A debate in parliament over a controversial law on armed forces exposed predictable divisions between ethnic Macedonians who support it and Albanians who oppose it.The law, put forward by the main ruling VMRO DPMNE party, concerns the rights of members of the Macedonian armed forces who fought in the 2001 armed conflict, and their families.
The draft law has angered ethnic Albanian parties, which either want the same rights extended to former Albanian guerrilla fighters and their families in the 2001 conflict – or the bill dropped altogether.The government’s own junior coalition partner, the Democratic Union for Integration, DUI, also opposes the bill, putting the government stability in question.

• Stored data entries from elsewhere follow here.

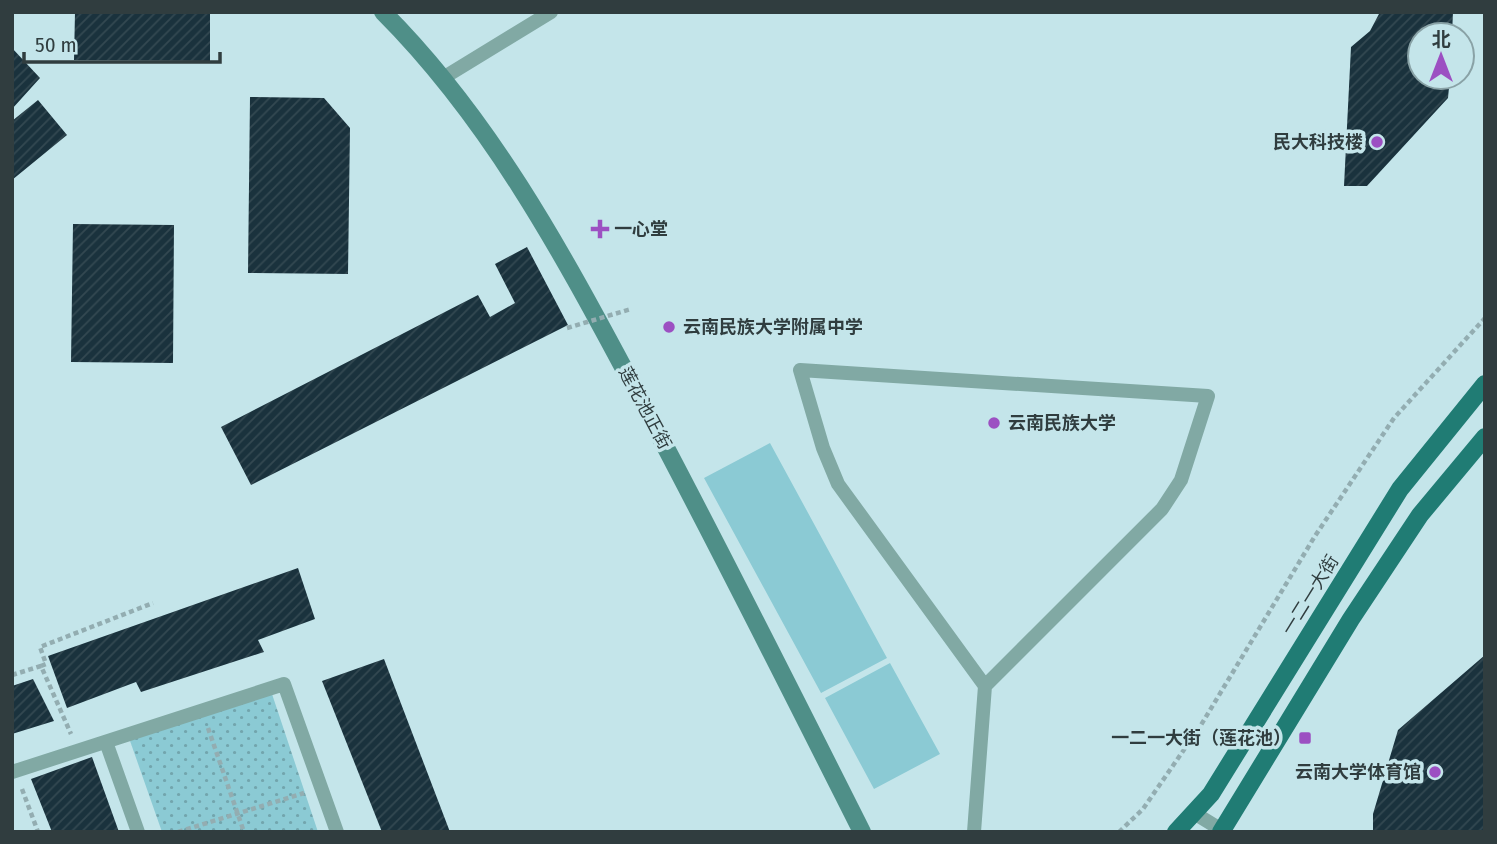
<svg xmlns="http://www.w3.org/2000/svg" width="1497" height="844" viewBox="0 0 1497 844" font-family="'Fira Sans Condensed','Noto Sans SC',sans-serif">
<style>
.grass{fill:url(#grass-dots)}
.pitch{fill:#8bcad4}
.building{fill:url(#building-hatch)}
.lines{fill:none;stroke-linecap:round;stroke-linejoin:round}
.path{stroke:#93adb1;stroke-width:4.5;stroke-dasharray:5 3.5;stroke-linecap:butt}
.service{stroke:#81a9a4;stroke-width:14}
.secondary{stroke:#4f8f88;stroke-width:18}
.primary{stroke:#207c74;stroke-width:18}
.path-bridge{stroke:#93adb1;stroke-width:4.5;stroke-dasharray:5 3.5;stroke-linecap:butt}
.poi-dot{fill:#9c50c2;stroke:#c4e5ea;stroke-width:2.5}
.labels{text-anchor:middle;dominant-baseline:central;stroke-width:7;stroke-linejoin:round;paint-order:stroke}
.poi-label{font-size:18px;font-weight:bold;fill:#303d3f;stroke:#c4e5ea;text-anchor:end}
.street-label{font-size:18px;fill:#303d3f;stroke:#c4e5ea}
</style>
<defs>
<pattern id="grass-dots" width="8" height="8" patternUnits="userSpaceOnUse" patternTransform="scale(1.75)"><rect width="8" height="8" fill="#8bcad4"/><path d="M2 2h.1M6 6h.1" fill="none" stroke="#72a5ad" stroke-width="1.8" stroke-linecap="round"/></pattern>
<pattern id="building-hatch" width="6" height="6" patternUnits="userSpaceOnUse" patternTransform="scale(1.75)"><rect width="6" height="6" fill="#1a323d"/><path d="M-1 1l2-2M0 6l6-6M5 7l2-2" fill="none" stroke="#334851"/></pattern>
</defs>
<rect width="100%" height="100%" fill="#c4e5ea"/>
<!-- grass -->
<path class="grass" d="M272,694L318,832H162L129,738Z"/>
<!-- pitch -->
<path class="pitch" d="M770,443L887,658L821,693L704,478Z
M890,663L940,754L874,789L825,698Z"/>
<!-- building -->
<path class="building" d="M75,12H210V61L74,60Z
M1380,12H1453L1452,35H1420V77H1450L1448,98L1367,186H1344L1351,47L1370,31Z
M12,48L40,78L12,109Z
M250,97L324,98L350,128L348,274L248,273Z
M38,100L67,135L12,180V121Z
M73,224L174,225L173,363L71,362Z
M527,247L568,325L251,485L221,427L478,295L490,317L515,303L495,264Z
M298,568L315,619L258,640L264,652L141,692L136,682L67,708L48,656Z
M1485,655V832H1373V814L1398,730Z
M384,659L450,832H382L322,681Z
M33,679L54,721L12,734V686Z
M92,757L119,832H52L31,779Z"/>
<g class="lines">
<!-- path -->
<path class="path" d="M41,666L46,664L40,647L153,603
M12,675L41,666L71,734
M208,728L244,832
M22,789L38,832
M178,832L304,793
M1119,832L1143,809L1201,725L1315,536L1394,418L1485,318"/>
<!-- service -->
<path class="service" d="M443,78L551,12
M800,370L1208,396L1181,480L1162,509L985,686L838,484L823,448Z
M106,742L138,832
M12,772L284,684L337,832
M1194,813L1225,832
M974,832L985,686"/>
<!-- secondary -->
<path class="secondary" d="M383,12C489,118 560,249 630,380C710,529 786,681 862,832"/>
<!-- primary -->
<path class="primary" d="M1176,832L1211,794L1400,489L1485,384
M1221,832L1351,619L1420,515L1485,437"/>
<!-- path-bridge -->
<path class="path-bridge" d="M567,328L631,309"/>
</g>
<!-- markers -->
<g class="poi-dot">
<circle cx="1377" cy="142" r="7"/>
<path d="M596.5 218.5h7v7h7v7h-7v7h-7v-7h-7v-7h7z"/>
<circle cx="669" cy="327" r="7"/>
<circle cx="994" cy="423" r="7"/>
<rect x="1298" y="731" width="14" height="14" rx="3.5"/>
<circle cx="1435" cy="772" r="7"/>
</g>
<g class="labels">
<!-- poi labels -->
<g class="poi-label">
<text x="1363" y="142">民大科技楼</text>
<text x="614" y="229" text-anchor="start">一心堂</text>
<text x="683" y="327" text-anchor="start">云南民族大学附属中学</text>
<text x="1008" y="423" text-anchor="start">云南民族大学</text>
<text x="1291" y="738">一二一大街（莲花池）</text>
<text x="1421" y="772">云南大学体育馆</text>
</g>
<!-- street labels -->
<g class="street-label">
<text transform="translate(645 408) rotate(62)">莲花池正街</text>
<text transform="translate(1310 595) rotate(-58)">一二一大街</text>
</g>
</g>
<!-- border -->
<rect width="1497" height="844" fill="none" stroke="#303d3f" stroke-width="28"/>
<!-- north arrow -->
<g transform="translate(1441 56)"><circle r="33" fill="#c4e5ea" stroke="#89a2a6" stroke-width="2"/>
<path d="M0-5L12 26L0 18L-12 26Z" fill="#9c50c2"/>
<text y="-10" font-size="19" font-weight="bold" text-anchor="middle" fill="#303d3f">北</text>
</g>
<!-- scale -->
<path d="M24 52v10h196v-10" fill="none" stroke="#303d3f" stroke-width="3.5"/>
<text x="35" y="52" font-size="21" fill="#303d3f" stroke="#c4e5ea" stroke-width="5" paint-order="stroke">50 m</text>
</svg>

At Wednesday’s session of parliament, a VMRO DPMNE legislator, Vele Gjorgievski, insisted that the law’s aim was “to make a real step forward towards [ethnic] reconciliation” and to “amend the historic injustice made towards the defenders [of the country], among whom there were also Albanians”.

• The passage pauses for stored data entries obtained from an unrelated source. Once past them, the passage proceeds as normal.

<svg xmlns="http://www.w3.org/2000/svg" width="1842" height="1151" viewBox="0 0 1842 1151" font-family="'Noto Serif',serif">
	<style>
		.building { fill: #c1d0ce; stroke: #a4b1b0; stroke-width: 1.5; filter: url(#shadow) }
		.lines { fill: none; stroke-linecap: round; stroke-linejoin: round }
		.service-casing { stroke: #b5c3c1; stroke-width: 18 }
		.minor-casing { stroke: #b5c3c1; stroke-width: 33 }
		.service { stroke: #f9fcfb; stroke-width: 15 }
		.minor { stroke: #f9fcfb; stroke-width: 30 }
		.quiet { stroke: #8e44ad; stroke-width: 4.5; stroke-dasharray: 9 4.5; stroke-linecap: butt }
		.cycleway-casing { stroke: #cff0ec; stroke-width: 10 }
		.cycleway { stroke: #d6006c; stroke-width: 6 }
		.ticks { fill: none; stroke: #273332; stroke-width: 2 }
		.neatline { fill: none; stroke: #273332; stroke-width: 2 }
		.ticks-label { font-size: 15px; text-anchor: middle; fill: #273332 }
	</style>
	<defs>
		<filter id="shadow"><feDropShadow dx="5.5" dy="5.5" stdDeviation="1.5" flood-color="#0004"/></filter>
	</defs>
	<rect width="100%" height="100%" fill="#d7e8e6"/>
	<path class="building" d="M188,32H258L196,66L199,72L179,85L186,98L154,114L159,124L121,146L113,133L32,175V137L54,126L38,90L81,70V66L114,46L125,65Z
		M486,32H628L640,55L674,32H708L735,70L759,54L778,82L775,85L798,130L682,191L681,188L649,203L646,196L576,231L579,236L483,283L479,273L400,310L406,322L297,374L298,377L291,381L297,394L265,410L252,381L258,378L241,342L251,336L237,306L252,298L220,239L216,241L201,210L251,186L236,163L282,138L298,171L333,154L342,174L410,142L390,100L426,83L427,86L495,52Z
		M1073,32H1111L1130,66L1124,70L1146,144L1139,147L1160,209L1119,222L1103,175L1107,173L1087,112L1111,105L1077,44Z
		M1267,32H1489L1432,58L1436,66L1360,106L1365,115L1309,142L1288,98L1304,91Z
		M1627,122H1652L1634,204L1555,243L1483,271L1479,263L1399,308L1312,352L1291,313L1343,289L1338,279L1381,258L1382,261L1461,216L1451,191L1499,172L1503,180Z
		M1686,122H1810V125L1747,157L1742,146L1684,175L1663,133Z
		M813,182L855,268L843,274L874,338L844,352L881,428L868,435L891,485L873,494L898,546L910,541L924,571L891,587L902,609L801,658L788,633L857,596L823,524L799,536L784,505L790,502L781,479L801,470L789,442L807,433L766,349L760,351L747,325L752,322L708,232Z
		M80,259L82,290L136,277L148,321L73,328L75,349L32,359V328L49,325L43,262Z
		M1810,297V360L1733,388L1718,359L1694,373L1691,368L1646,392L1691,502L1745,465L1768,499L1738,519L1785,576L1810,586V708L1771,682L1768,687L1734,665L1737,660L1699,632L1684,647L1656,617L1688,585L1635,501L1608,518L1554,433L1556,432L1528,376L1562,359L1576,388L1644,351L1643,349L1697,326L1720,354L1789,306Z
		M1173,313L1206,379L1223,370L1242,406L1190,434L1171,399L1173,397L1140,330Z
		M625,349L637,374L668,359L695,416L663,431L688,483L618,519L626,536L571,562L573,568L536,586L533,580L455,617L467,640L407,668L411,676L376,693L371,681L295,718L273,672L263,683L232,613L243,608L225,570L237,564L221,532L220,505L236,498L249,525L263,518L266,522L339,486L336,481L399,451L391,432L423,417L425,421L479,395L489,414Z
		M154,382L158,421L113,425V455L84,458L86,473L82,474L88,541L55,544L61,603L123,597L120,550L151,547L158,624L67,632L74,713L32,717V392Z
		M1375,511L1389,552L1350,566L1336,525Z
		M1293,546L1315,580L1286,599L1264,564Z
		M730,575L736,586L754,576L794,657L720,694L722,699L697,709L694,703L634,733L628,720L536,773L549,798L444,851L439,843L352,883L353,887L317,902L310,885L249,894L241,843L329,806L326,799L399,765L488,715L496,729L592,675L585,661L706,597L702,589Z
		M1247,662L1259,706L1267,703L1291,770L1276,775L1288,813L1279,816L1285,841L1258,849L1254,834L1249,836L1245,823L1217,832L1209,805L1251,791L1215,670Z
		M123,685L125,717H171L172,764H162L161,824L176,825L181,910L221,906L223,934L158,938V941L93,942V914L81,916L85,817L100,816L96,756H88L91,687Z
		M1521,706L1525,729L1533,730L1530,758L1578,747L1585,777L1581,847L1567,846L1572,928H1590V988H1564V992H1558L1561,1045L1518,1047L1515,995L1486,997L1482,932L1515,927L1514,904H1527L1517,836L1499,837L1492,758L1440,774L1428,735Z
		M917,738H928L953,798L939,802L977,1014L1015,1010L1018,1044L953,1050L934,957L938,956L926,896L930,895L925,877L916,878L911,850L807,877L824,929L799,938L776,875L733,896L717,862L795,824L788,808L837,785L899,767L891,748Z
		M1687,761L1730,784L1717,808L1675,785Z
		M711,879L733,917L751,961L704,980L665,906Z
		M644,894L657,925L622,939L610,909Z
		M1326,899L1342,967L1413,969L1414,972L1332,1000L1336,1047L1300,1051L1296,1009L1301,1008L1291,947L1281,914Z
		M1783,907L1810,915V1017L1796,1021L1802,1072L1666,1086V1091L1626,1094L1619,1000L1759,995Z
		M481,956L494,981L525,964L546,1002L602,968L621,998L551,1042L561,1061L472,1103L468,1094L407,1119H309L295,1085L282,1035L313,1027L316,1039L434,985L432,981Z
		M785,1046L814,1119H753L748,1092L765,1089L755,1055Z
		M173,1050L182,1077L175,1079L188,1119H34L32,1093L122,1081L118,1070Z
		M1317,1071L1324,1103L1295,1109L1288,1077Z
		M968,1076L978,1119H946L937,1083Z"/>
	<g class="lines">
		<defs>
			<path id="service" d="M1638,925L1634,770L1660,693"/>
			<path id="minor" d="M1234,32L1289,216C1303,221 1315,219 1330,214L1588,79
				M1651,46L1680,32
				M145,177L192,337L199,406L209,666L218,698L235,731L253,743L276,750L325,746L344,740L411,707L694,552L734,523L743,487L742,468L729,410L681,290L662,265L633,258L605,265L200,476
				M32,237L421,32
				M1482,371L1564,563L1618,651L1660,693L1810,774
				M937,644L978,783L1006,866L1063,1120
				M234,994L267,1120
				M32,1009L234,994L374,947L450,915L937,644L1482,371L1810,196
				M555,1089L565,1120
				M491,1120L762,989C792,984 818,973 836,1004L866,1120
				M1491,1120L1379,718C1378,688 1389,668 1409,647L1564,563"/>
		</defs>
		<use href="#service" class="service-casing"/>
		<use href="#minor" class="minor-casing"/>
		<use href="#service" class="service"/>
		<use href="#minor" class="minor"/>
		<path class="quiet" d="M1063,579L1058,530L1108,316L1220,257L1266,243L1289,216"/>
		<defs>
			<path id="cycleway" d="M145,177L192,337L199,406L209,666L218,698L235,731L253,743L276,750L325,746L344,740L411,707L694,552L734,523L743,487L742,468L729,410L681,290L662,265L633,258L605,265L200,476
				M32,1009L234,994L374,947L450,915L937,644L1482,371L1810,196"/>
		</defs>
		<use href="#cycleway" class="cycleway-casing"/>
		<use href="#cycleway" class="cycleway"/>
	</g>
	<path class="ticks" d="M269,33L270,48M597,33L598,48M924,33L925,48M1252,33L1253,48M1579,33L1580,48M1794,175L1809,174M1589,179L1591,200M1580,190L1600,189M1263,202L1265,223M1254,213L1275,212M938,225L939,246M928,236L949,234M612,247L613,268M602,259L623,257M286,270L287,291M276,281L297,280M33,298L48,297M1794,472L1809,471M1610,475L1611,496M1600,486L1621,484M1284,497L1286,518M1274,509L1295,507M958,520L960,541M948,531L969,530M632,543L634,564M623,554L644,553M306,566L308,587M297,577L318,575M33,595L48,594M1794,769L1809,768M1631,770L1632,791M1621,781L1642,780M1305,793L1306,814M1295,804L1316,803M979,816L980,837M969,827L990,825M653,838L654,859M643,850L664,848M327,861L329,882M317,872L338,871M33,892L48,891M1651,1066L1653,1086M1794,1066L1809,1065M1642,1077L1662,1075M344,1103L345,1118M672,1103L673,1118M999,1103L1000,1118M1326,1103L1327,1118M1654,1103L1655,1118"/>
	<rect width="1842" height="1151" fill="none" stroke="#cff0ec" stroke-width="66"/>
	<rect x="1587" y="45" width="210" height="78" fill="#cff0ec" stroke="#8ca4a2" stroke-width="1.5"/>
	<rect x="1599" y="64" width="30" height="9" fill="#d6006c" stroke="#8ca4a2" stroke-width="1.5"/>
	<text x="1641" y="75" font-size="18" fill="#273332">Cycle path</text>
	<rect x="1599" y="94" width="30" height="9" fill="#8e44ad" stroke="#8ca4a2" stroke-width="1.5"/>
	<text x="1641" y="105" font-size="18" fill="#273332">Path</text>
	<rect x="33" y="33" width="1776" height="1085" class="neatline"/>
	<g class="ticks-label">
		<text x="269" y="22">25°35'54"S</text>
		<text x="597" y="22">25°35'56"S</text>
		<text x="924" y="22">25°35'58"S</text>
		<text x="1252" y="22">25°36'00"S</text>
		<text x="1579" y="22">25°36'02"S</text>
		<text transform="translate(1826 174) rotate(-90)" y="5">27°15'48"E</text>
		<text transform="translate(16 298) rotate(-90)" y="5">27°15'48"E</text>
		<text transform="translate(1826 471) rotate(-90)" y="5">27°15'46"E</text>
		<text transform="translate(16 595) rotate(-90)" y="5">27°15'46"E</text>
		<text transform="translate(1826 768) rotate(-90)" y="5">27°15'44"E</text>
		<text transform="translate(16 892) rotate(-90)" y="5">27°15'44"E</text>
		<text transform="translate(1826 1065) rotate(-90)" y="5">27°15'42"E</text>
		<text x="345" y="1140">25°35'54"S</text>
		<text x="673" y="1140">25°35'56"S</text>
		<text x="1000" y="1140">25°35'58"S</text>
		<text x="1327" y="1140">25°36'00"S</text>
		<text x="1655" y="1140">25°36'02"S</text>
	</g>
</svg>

But this statement was ridiculed by ethnic Albanian legislators.
“I never heard an explanation so full of rubbish,” Zeljadin Sela, from the opposition Democratic Party of Albanians, DPA, said.
He added that this “anti-Albanian” draft was fast uniting all Albanian forces in the country against it.
Xhevad Ademi, from the DUI, agreed that the law had divided Macedonian legislators on ethnic lines.
“This will be a long and exhausting battle but at the end the Albanians will win it,” Ademi predicted.
Another DUI legislator, Arben Ljabenista, called both the draft and their partner party’s explanations for it “miserable” and “cowardly”.
The country’s biggest opposition party, the Social Democrats, SDSM said that in principle it supported the law.
Radmila Shekerinska of the SDSM said that the law was not intended against ethnic Albanians.
But she also said that responsibility for re-kindling ethnic tensions in the country lay with the government of Nikola Gruevski.
The DUI has previously threatened to block the work of the parliament by submitting hundreds of amendments, and possibly leave the government, if VMRO DPMNE keeps pushing for the law.